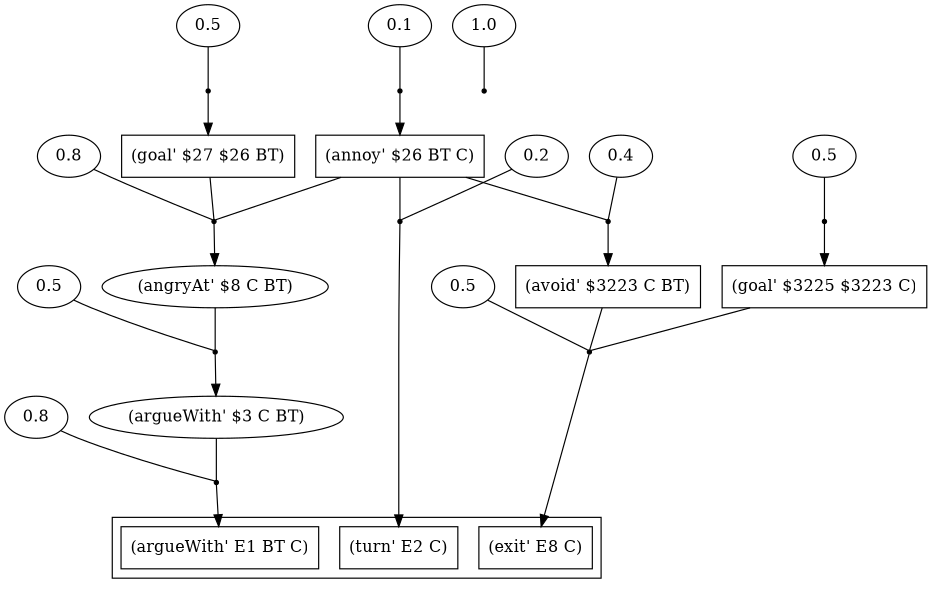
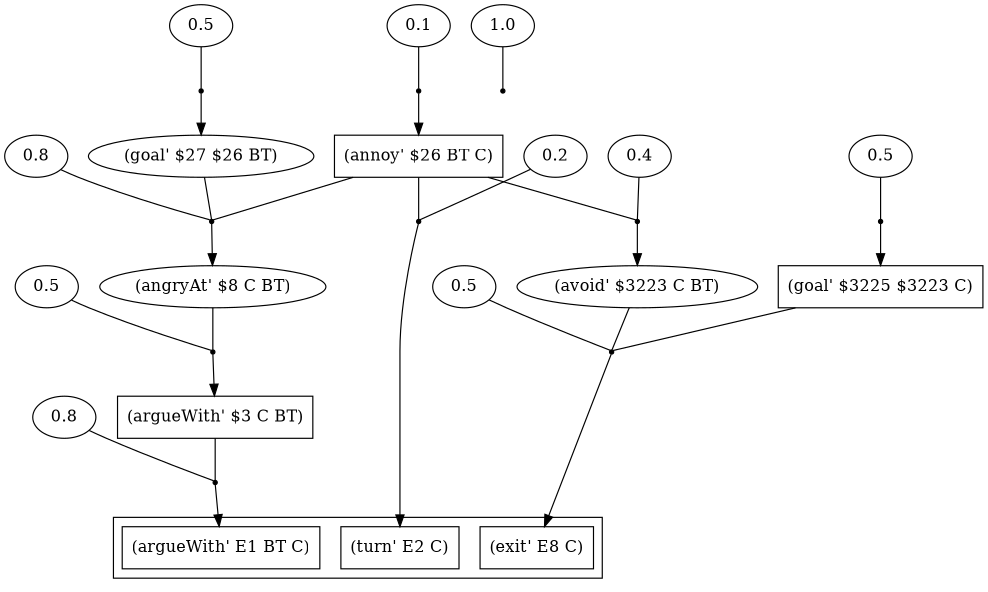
  digraph {
    rankdir=TB
    edge [arrowhead=none]
    n1 [label="(argueWith' E1 BT C)" shape=box]
    n2 [label="(turn' E2 C)" shape=box]
    n3 [label="(exit' E8 C)" shape=box]
    n4 [label=0.8]
    r0 [shape=point]
    n6 [label=0.5]
    r1 [shape=point]
-   n8 [label="(argueWith' $3 C BT)" shape=ellipse]
+   n8 [label="(argueWith' $3 C BT)" shape=box]
    n9 [label=0.8]
    r2 [shape=point]
    n11 [label="(angryAt' $8 C BT)" shape=ellipse]
    n12 [label=0.1]
    r3 [shape=point]
    n14 [label="(annoy' $26 BT C)" shape=box]
    n15 [label=0.5]
    r4 [shape=point]
-   n17 [label="(goal' $27 $26 BT)" shape=box]
+   n17 [label="(goal' $27 $26 BT)" shape=ellipse]
    n18 [label=0.2]
    r5 [shape=point]
    n20 [label=0.5]
    r6 [shape=point]
    n22 [label=0.4]
    r7 [shape=point]
-   n24 [label="(avoid' $3223 C BT)" shape=box]
+   n24 [label="(avoid' $3223 C BT)" shape=ellipse]
    n25 [label=0.5]
    r8 [shape=point]
    n27 [label="(goal' $3225 $3223 C)" shape=box]
    n28 [label=1.0]
    r9 [shape=point]
    subgraph cluster_1 {
      n1
      n2
      n3
    }
    n4 -> r0
    r0 -> n1 [arrowhead=""]
    n6 -> r1
    r1 -> n8 [arrowhead=""]
    n8 -> r0
    n9 -> r2
    r2 -> n11 [arrowhead=""]
    n11 -> r1
    n12 -> r3
    r3 -> n14 [arrowhead=""]
    n14 -> r2
    n14 -> r5
    n14 -> r7
    n15 -> r4
    r4 -> n17 [arrowhead=""]
    n17 -> r2
    n18 -> r5
    r5 -> n2 [arrowhead=""]
    n20 -> r6
    r6 -> n3 [arrowhead=""]
    n22 -> r7
    r7 -> n24 [arrowhead=""]
    n24 -> r6
    n25 -> r8
    r8 -> n27 [arrowhead=""]
    n27 -> r6
    n28 -> r9
  }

What is being asked: Render every line of diagram source in the items above as a Markdown table with the columns Row and Line, numbering the rows and skipping blank lines. Leave out the pictures.

Solution:
| Row | Line |
|---|---|
| 1 |   digraph { |
| 2 |     rankdir=TB |
| 3 |     edge [arrowhead=none] |
| 4 |     n1 [label="(argueWith' E1 BT C)" shape=box] |
| 5 |     n2 [label="(turn' E2 C)" shape=box] |
| 6 |     n3 [label="(exit' E8 C)" shape=box] |
| 7 |     n4 [label=0.8] |
| 8 |     r0 [shape=point] |
| 9 |     n6 [label=0.5] |
| 10 |     r1 [shape=point] |
| 11 | -   n8 [label="(argueWith' $3 C BT)" shape=ellipse] |
| 12 | +   n8 [label="(argueWith' $3 C BT)" shape=box] |
| 13 |     n9 [label=0.8] |
| 14 |     r2 [shape=point] |
| 15 |     n11 [label="(angryAt' $8 C BT)" shape=ellipse] |
| 16 |     n12 [label=0.1] |
| 17 |     r3 [shape=point] |
| 18 |     n14 [label="(annoy' $26 BT C)" shape=box] |
| 19 |     n15 [label=0.5] |
| 20 |     r4 [shape=point] |
| 21 | -   n17 [label="(goal' $27 $26 BT)" shape=box] |
| 22 | +   n17 [label="(goal' $27 $26 BT)" shape=ellipse] |
| 23 |     n18 [label=0.2] |
| 24 |     r5 [shape=point] |
| 25 |     n20 [label=0.5] |
| 26 |     r6 [shape=point] |
| 27 |     n22 [label=0.4] |
| 28 |     r7 [shape=point] |
| 29 | -   n24 [label="(avoid' $3223 C BT)" shape=box] |
| 30 | +   n24 [label="(avoid' $3223 C BT)" shape=ellipse] |
| 31 |     n25 [label=0.5] |
| 32 |     r8 [shape=point] |
| 33 |     n27 [label="(goal' $3225 $3223 C)" shape=box] |
| 34 |     n28 [label=1.0] |
| 35 |     r9 [shape=point] |
| 36 |     subgraph cluster_1 { |
| 37 |       n1 |
| 38 |       n2 |
| 39 |       n3 |
| 40 |     } |
| 41 |     n4 -> r0 |
| 42 |     r0 -> n1 [arrowhead=""] |
| 43 |     n6 -> r1 |
| 44 |     r1 -> n8 [arrowhead=""] |
| 45 |     n8 -> r0 |
| 46 |     n9 -> r2 |
| 47 |     r2 -> n11 [arrowhead=""] |
| 48 |     n11 -> r1 |
| 49 |     n12 -> r3 |
| 50 |     r3 -> n14 [arrowhead=""] |
| 51 |     n14 -> r2 |
| 52 |     n14 -> r5 |
| 53 |     n14 -> r7 |
| 54 |     n15 -> r4 |
| 55 |     r4 -> n17 [arrowhead=""] |
| 56 |     n17 -> r2 |
| 57 |     n18 -> r5 |
| 58 |     r5 -> n2 [arrowhead=""] |
| 59 |     n20 -> r6 |
| 60 |     r6 -> n3 [arrowhead=""] |
| 61 |     n22 -> r7 |
| 62 |     r7 -> n24 [arrowhead=""] |
| 63 |     n24 -> r6 |
| 64 |     n25 -> r8 |
| 65 |     r8 -> n27 [arrowhead=""] |
| 66 |     n27 -> r6 |
| 67 |     n28 -> r9 |
| 68 |   } |